As we got older and got married and had kids we still had these gatherings. When our kids were little they were still fun, mainly because it gave my wife and I a break as parents and we could quietly eat food as someone else entertained our children. Cousins had kids of their own and changes in lifestyles, politics, and hair styles became evident at these gatherings. It was still nice to see my cousins(we remained close into adulthood), but seeing our quiet, well-mannered kids keeping their distance from the loud, mulleted children and grandchildren of the extended family wrestling in the living room was less fun.
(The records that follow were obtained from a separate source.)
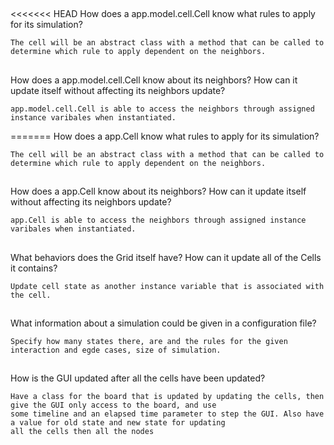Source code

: 

##
<<<<<<< HEAD
How does a app.model.cell.Cell know what rules to apply for its simulation?

    The cell will be an abstract class with a method that can be called to determine which rule to apply dependent on the neighbors.
##
How does a app.model.cell.Cell know about its neighbors? How can it update itself without affecting its neighbors update?

    app.model.cell.Cell is able to access the neighbors through assigned instance varibales when instantiated.
=======
How does a app.Cell know what rules to apply for its simulation?

    The cell will be an abstract class with a method that can be called to determine which rule to apply dependent on the neighbors.
##
How does a app.Cell know about its neighbors? How can it update itself without affecting its neighbors update?

    app.Cell is able to access the neighbors through assigned instance varibales when instantiated.

##
What behaviors does the Grid itself have? How can it update all of the Cells it contains?

    Update cell state as another instance variable that is associated with the cell.
##
What information about a simulation could be given in a configuration file?

    Specify how many states there, are and the rules for the given interaction and egde cases, size of simulation.
##
How is the GUI updated after all the cells have been updated?

    Have a class for the board that is updated by updating the cells, then give the GUI only access to the board, and use
    some timeline and an elapsed time parameter to step the GUI. Also have a value for old state and new state for updating
    all the cells then all the nodes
The family prayers and church talk seemed pretty empty when folks were sneaking off outside to have a smoke or down a beer. I wasn’t straight edge or anything, but this was a family gathering with little kids, so getting a buzz seemed weird.

As our kids got older those gatherings just weren’t for us. Weird religious and political divides made these get-togethers uncomfortable, so we just bowed out. Besides, I preferred spending the holidays at home with our family unit, which included my parents and my brother, sister-in-law, and niece. We started our own traditions, which was mainly hanging out Christmas Eve watching movies and eating snack-y foods. Indulge in a cocktail or three and we open our Secret Santa gifts as well. Secret Santa was(and still is) a tradition, too. We’d all pull names and buy something or a few little things for $20 for that person. This is just the five of us(with someone also grabbing the dog a few things, too.) We started doing that around 2014 and it continues to today.

Christmas is for the religious and for those that still find that magic is real in the world. As long as my kids(now almost all adults) are still down for gifts, snacks, and movie watching on Christmas Eve then I’ll be down for it, too. I mean, I still enjoyed it into my early adulthood. Back before life would occasionally throw us through the fire, and made me realize there isn’t really magic in the world. That what we thought was magic as kids was actually just people in our lives making us believe in magic. Our parents, our friends, grandparents, or some random stranger performing a random act of kindness on us. While a large swath of the population gives all the credit to a baby in a manger, three wiseasses, and a heavenly cloud city, I’m still trying to find the magic within those around me. I get surprised once in a while when I do find it. It doesn’t happen a lot, but when it does it’s like a “power-up” for the soul.

Even though Christmas isn’t what it once was when I was a kid, or when my own kids were still kids, I hang onto the little traditions we started. They keep the growing pessimist in me at bay. That’s magic enough for me.